== Prompt 1 ==
Determine whether each of the following statements agrees with the passage on positional vertigo in older adults, answering yes or no and quoting the deciding words: (a) BPPV affects approximately 20% of patients presenting with dizziness; (b) a BPPV diagnosis is classified as objective when there is vertigo without nystagmus; (c) some authors consider ORM sufficient to recover postural stability in elderly people with BPPV.
== Prompt 2 ==
Carry on the passage on positional vertigo in older adults from its final sentence.

---------- Quoted passage

Dizziness is one of the most common symptoms in elderly people and it is considered a geriatric syndrome.1 Among the causes of dizziness, Benign Paroxysmal Positional Vertigo (BPPV) is the most frequent vestibular disorder, affecting approximately 20% of patients presenting this symptom. BPPV is highly prevalent in elderly, probably due to senile degenerative changes.2,3 Diagnosis of BPPV is confirmed using Dix-Hallpike test, and it is classified as objective when nystagmus is observed during the test, or subjective when there is vertigo without nystagmus.4 Female patients have been shown to be most affected by BPPV, which may be justified by the fact that the homeostasis of labyrinthine fluids may be compromised by female hormones decreasing from climacteric phase.5

Prevalence of BPPV is estimated at 25% in elderly people over 70 years with complaints about dizziness and this symptom persists for more than one year.6–8 Vertigo is reported as the main complain of BPPV patients and may be associated to hearing loss, tinnitus, poor balance, gait disturbance, and an increase in risk of falls.9 Patients with BPPV restrict their activities in order to avoid crises due vertiginous symptomatology, leading to postural changes and quality of life decreasing.8,10 Such movement restrictions associated to comorbidities and high prevalence of BPPV in elderly usually result in functional loss and inability.11,12

BPPV also increases incidence of falls in older patients, as well as chance of fracture, head traumas (concussion), hospitalizations and depression.13 Elderly with BPPV show worse scores in functional tests due to coexistence of multiple morbidities, fear of falling that characterizes geriatric population and the senescence of vestibular system usually found in this population, which may further damage postural balance in these individuals.13,14 Furthermore, static and dynamic postural control in elderly patients with vestibulopathies is damaged, which may contribute to a functional limitation and greater low balance confidence regarding falls in this population.3,15–18

Vertigo and other associated symptoms are triggered by the displacement of statocone (otoconia) fragments from the utricle macula. The statocone freely float in the endolymph of one or more semicircular canals which become sensitive to changes in head position.19 For these reasons, BPPV is mainly treated by Otolith Repositioning Maneuvers (ORM) in order to move the otoconia out of the canal and lead it back to the vestibule. However, some authors indicate that ORM is not sufficient to improve or recover postural stability in elderly people with BPPV.20–22 Other non-pharmacological intervention for patients with balance disturbances is the Vestibular Rehabilitation (VR) exercises, which includes vestibular adaptation, habituation and substitution exercises, and patient education.23–25

Although the use of ORM and VR exercises on treating BPPV are commonly proposed in the literature, it was observed that the majority of studies include a huge age variation in their experimental designs and intervention forms. Therefore, the present review aimed to evaluate the outcomes from randomized controlled clinical trials about the effectiveness of ORM and VR exercises in the treatment of BPPV in elderly people.

--------------------
---------- Input data

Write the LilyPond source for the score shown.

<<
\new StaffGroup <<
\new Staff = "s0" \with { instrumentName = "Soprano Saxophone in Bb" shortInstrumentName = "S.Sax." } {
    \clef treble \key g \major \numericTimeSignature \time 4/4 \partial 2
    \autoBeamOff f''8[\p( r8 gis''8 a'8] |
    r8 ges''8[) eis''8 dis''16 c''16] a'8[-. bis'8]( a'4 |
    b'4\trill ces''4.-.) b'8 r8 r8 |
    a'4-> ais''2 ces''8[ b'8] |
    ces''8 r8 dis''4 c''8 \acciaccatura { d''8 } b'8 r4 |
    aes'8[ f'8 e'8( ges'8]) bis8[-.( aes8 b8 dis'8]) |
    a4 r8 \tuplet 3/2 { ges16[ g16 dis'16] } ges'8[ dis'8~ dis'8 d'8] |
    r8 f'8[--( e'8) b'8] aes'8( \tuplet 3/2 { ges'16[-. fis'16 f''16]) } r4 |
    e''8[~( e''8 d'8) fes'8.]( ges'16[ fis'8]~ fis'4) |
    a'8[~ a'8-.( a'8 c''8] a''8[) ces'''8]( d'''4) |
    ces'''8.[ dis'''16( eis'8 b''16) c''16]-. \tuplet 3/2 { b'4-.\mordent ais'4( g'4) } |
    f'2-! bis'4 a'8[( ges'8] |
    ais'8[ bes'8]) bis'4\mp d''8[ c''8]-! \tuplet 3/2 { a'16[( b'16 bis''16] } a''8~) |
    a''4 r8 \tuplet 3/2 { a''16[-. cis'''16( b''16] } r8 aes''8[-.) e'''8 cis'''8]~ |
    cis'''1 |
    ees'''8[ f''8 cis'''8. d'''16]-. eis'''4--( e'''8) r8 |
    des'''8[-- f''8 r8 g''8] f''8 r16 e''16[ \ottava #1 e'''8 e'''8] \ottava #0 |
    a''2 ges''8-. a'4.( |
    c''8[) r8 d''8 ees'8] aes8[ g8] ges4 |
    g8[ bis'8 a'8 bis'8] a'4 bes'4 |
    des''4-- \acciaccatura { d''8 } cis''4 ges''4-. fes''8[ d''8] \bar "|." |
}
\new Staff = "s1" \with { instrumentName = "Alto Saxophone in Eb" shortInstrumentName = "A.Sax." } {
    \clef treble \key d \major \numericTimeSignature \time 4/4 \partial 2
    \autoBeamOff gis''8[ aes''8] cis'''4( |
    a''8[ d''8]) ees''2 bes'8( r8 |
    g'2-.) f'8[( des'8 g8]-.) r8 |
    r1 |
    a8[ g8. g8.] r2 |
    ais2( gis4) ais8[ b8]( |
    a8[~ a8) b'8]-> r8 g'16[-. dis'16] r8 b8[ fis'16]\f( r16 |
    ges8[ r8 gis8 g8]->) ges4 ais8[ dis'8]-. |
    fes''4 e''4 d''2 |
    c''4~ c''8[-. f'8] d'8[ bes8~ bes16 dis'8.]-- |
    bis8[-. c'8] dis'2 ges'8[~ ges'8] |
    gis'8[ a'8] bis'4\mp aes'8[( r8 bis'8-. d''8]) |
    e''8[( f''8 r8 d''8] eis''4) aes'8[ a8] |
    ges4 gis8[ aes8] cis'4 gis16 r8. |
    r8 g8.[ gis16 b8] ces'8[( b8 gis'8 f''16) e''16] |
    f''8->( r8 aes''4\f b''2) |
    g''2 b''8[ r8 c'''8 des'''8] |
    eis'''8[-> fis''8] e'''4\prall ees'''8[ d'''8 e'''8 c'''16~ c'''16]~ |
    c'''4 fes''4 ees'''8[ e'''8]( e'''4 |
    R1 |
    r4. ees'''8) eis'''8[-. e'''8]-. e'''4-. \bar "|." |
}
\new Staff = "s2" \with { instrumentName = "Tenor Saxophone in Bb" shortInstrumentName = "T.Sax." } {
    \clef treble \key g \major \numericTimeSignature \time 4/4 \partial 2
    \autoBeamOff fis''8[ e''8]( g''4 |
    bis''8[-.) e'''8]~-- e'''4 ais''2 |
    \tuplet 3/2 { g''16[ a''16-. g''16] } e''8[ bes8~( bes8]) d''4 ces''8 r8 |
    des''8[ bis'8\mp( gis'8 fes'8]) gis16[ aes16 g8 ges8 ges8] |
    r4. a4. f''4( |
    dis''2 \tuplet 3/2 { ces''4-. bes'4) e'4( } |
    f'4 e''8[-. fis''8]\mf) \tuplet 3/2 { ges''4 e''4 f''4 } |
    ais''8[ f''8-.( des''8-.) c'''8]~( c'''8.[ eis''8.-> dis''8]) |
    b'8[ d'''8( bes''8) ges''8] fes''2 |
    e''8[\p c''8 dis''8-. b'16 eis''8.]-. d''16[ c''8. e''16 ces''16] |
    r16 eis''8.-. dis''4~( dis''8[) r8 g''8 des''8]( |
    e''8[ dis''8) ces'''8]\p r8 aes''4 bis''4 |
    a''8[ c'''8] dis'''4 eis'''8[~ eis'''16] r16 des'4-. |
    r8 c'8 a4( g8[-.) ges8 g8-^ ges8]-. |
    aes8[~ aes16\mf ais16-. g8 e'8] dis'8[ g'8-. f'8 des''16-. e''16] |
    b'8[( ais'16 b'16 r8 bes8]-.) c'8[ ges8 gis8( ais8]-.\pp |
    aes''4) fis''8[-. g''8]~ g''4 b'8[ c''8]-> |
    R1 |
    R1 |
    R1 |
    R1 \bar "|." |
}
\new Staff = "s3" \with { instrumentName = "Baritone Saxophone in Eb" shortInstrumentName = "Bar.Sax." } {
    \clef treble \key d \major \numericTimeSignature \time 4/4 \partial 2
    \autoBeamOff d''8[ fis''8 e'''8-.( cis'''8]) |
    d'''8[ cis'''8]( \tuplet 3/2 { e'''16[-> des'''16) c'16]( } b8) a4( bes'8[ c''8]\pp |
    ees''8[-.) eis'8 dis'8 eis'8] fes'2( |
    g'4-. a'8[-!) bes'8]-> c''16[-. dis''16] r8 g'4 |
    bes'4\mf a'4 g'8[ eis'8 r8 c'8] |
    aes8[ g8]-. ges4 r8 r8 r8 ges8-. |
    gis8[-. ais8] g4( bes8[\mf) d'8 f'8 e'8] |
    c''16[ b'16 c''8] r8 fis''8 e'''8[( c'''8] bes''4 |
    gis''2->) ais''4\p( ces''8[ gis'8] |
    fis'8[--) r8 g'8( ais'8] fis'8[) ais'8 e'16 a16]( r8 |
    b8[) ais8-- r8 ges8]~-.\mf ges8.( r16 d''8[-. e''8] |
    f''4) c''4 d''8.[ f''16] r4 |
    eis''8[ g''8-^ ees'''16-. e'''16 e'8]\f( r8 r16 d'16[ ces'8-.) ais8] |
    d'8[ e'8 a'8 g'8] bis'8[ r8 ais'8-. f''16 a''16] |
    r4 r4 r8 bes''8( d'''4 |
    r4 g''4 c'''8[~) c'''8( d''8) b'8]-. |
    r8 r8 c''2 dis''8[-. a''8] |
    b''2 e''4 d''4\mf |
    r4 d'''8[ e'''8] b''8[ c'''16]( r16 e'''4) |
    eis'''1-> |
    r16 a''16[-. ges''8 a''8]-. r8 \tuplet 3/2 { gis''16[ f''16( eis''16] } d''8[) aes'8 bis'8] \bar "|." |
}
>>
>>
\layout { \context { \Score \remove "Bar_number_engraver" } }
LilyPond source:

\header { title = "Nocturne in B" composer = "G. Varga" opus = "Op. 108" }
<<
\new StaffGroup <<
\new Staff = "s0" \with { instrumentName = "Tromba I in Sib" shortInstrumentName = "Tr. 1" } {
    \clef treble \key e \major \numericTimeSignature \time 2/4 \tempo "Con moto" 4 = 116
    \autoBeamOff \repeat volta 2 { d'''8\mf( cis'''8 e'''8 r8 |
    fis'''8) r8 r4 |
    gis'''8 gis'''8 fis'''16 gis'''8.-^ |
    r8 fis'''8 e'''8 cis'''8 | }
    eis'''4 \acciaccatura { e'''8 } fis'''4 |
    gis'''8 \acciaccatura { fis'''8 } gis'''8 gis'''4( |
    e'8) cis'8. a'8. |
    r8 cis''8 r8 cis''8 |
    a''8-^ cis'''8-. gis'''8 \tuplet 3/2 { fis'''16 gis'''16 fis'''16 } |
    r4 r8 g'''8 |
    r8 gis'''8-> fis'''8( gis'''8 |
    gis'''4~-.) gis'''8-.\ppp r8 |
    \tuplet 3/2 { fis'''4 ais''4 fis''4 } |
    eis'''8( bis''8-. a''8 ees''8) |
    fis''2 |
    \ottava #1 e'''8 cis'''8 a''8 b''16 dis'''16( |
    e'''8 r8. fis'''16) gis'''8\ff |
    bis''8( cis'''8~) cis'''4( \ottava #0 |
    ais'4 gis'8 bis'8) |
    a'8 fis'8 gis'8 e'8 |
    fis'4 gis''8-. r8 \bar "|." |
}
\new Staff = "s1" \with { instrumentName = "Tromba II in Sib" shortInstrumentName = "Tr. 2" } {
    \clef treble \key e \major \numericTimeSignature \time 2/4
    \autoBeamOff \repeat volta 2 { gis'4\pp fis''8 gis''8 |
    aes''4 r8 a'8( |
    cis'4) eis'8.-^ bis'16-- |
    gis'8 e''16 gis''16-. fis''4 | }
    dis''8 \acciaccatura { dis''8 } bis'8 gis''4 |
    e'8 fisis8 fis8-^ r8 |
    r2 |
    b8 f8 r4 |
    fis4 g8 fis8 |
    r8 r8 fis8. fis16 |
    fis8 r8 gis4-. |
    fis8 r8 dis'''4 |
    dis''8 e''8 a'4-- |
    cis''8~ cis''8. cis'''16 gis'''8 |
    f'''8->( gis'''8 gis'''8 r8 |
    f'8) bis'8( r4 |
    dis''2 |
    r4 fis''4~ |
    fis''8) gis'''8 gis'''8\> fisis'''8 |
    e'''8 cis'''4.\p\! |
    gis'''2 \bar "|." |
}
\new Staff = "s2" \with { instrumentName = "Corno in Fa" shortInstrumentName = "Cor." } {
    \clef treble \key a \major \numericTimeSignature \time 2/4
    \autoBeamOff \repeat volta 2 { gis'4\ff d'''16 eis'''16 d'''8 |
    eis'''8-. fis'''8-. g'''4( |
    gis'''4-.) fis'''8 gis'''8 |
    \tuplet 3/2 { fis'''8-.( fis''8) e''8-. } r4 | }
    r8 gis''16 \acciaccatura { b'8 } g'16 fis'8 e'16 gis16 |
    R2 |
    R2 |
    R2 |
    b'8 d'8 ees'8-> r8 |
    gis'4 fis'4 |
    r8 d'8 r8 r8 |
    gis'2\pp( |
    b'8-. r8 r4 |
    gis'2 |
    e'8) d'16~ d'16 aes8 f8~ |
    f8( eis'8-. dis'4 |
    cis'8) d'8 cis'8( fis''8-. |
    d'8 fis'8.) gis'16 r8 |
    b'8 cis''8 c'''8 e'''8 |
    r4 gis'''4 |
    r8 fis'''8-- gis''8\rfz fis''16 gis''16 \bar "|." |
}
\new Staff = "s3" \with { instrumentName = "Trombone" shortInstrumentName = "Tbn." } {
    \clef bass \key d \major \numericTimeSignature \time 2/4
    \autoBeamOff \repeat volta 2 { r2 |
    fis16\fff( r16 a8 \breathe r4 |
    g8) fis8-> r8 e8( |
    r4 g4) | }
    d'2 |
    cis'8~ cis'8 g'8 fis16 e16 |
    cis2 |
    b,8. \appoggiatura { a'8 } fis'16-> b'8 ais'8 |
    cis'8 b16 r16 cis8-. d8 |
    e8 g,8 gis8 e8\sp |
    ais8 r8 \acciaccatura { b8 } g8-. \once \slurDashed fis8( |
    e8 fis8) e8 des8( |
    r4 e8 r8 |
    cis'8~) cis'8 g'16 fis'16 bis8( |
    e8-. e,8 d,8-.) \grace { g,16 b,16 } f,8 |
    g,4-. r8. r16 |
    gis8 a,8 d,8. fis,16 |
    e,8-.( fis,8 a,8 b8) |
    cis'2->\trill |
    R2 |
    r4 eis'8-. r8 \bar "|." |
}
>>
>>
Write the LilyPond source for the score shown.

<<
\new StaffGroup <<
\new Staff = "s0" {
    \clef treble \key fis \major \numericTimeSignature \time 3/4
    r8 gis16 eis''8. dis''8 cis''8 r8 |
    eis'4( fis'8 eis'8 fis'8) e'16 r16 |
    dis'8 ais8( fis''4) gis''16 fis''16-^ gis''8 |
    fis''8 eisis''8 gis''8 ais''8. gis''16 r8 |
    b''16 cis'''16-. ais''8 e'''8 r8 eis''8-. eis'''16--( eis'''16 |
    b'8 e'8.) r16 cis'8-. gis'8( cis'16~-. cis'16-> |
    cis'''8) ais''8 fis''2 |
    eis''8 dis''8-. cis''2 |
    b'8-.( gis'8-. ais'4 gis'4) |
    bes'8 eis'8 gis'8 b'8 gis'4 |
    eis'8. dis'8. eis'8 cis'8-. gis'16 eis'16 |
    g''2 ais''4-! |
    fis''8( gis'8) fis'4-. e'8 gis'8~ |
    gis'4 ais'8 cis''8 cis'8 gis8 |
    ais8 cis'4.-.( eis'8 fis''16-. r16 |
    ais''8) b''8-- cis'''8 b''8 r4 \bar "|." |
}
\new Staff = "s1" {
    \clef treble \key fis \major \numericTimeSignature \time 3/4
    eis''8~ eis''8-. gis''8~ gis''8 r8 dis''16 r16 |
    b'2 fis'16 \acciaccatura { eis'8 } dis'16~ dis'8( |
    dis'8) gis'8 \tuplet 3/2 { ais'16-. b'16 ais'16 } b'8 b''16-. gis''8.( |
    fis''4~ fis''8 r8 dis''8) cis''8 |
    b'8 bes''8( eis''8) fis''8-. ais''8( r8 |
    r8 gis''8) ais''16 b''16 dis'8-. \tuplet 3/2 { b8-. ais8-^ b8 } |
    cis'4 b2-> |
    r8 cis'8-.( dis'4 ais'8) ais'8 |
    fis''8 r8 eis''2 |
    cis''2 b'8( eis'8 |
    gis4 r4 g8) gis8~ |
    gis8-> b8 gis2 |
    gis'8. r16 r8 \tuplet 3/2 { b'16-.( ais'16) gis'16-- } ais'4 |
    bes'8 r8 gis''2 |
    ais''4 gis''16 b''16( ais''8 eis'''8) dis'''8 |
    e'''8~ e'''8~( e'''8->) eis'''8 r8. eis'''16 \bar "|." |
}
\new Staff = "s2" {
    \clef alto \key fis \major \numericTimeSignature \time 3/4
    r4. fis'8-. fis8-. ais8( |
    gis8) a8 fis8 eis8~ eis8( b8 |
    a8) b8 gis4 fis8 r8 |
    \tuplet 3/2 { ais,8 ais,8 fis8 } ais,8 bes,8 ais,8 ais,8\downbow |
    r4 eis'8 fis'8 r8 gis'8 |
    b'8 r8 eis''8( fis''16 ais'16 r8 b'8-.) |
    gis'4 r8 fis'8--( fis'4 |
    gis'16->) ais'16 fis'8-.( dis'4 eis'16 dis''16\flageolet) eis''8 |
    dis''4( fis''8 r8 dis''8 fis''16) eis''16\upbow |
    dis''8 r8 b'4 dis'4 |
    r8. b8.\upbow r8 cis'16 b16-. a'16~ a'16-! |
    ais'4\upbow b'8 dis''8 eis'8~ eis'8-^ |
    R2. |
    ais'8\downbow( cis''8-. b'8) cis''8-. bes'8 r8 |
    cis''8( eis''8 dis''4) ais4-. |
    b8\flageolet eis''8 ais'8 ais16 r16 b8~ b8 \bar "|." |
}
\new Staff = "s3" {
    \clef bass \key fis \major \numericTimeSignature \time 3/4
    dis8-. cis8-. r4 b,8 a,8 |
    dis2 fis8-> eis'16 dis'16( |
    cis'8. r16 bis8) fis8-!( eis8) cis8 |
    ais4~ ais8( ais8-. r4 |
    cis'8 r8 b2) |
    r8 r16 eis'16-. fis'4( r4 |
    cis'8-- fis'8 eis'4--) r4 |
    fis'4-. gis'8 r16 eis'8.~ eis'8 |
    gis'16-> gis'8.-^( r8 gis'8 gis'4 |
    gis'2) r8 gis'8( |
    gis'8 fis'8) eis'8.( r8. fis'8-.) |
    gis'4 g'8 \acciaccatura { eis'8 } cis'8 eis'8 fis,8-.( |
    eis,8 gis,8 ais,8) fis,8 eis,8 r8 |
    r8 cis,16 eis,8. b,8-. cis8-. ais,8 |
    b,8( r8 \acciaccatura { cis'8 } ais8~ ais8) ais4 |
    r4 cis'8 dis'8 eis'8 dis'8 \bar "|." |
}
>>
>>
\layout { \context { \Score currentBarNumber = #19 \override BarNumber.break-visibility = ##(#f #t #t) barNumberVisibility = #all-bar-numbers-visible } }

--------------------

== Your response 1 ==
(a) Yes: "affecting approximately 20% of patients presenting this symptom."
(b) No: "subjective when there is vertigo without nystagmus."
(c) No: "some authors indicate that ORM is not sufficient to improve or recover postural stability in elderly people with BPPV."

== Your response 2 ==
Methodology

For the present systematic review, the scientific question: “What is the effectiveness of ORM and/or VR exercises in the treatment of BPPV in elderly people?”, was established using the PICO strategy.26 The P-Patient component of the PICO strategy refers to elderly with BPPV; the I-Intervention refers to ORM and/or VR exercises; and the O-Outcomes is related to vertigo, dizziness, and postural balance. The component C-Comparison was excluded from the study because there is no comparison between interventions. Bibliographic research was performed during September 2016 concomitantly in PubMed, Scopus, Web of Science and PEDro databases. It was limited to Portuguese, English and Spanish language papers which were published from January, 2000 to August, 2016. The strategy used was the combination of the descriptors “benign paroxysmal positional vertigo” AND “physical therapy modalities” OR “rehabilitation” OR “exercise therapy” AND “vertigo” OR “dizziness” OR “postural balance”. After this process, only two key-words were combined (“Benign paroxysmal positional vertigo” AND “therapy”; “Benign Paroxysmal Vertigo” AND “Exercises”; “Benign Paroxysmal Positional Vertigo” AND “Treatment”; “Benign Paroxysmal Positional Vertigo” AND “Physical Therapy”). Duplicate articles among the databases were excluded.

The following inclusion criteria were applied: (1) Participants with an average age of 65 years and over; (2) Individuals with BPPV and; (3) Interventions by VR exercises and/or ORM. The studies were excluded if they were non-randomized clinical trials, qualitative studies, and studies with pharmacological or surgical interventions without association to VR exercises and/or ORM.

The construction of this systematic review was guided by the criteria of the Preferred Reporting Items for Systematic Reviews and Meta-Analysis (PRISMA statement).27 The methodological quality of selected studies was assessed by PEDro score, which is comprised of 11 criteria about the internal validity and interpretation of clinical trials.28 The score attributes 1 point for each criterion presented by the study. However, the first criterion (eligibility criterion) is not counted. Therefore, the closer the score is to 10 obtained by the study, the better is its methodological quality and data reproducibility. Each article score is given by trained specialists and it is available in PEDro database.29

The studies selected for a full review were analyzed by two independent researchers and the disagreements between them were solved in consensus with assistance of a third evaluator who analyzed the divergent questions.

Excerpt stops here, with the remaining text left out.